Besides prepping the Moonlight courts, he’s a liaison between the volleyball community and city of Encinitas. He has communicated, for instance, volleyball players’ desire for more beach courts.
Moonlight Beach has three volleyball courts, often not enough for the growing sport.
“That’s been a consistent struggle — more volleyball courts in the city,” O’Donnell said. “We make do, but we could use more.”
He added: “Hopefully, a solution can be worked out.”
And likewise, when city staff members want to notify players of temporary court closures or anything else, they reach out to O’Donnell.
He also helps organize many of the volleyball get-togethers at Moonlight.

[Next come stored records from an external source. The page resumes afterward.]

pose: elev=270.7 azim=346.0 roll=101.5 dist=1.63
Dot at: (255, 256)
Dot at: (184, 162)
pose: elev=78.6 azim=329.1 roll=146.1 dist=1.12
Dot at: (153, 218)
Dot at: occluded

He said the Fourth of July meetup is particularly popular — and important, too, because players kick in money for netting and other supplies for the courts.

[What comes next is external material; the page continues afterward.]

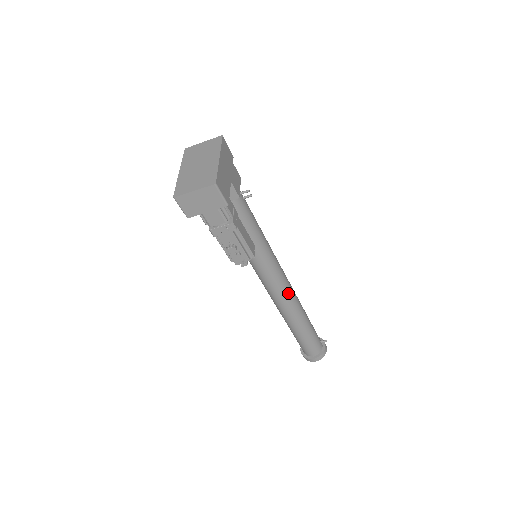
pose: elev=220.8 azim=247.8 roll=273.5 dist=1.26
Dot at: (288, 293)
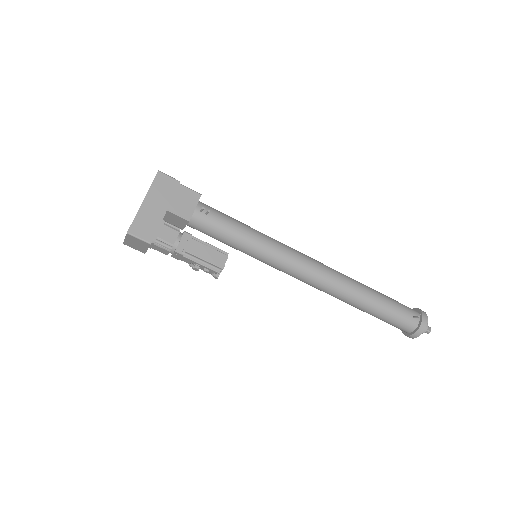
Dot at: (319, 280)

O’Donnell may be known as “the mayor of Moonlight,” but he downplayed his contributions.
“I’m more of a glorified maintenance man than anything,” he said with a laugh.
But that’s not so, said Greg Lyle, a longtime friend and Moonlight Beach volleyball player.
“He’s always down there with his toolbox, fixing up things,” Lyle said, adding: “If every beach had a Jim O’Donnell, beaches would be in much better shape. People appreciate that he takes it upon himself to do so much.”
Lyle said it’s important to keep up the courts. Otherwise, nets break or twist. Or the sand becomes uneven, rendering the courts unfit for play.
And to top it off, said Lyle, O’Donnell is a nice guy, strong player and good representative of Moonlight Beach volleyball.
O’Donnell said he’s not exactly sure who started the “mayor” moniker. The name began as a joke, because he was always at Moonlight, but over time it has become something of an honorary title.
“People would say, “Oh, ask the mayor over there,’” O’Donnell said with a laugh.
He started playing at Moonlight Beach about three decades ago. Much has changed, he said. Notably, beach volleyball has exploded in popularity, locally and nationally.
And recently, a $4.5 million renovation project at Moonlight Beach, which included new facilities and moving the volleyball courts, transformed the area.
However, some things remain the same. The volleyball community “is still very tight-knit,” O’Donnell said.
The sport goes back a ways at Moonlight Beach, he said. In 1952, locals planted the first volleyball poles at the center of the beach. Three years later, volleyball players cut down eucalyptus trees and fashioned them into the spot’s first permanent poles.
Throughout the years, many pros have honed their craft there. Yet the vibe remains mellow, O’Donnell said.
“It’s not about what you’ve done, but who you are out here,” he said.
O’Donnell, who lives in Leucadia, once lived a stone’s throw from Moonlight Beach. While a bit more of a trek, he’s still out there early on the weekends, raking away.
“I just like seeing the people playing and having a good time,” he said. “It’s a love of the game.”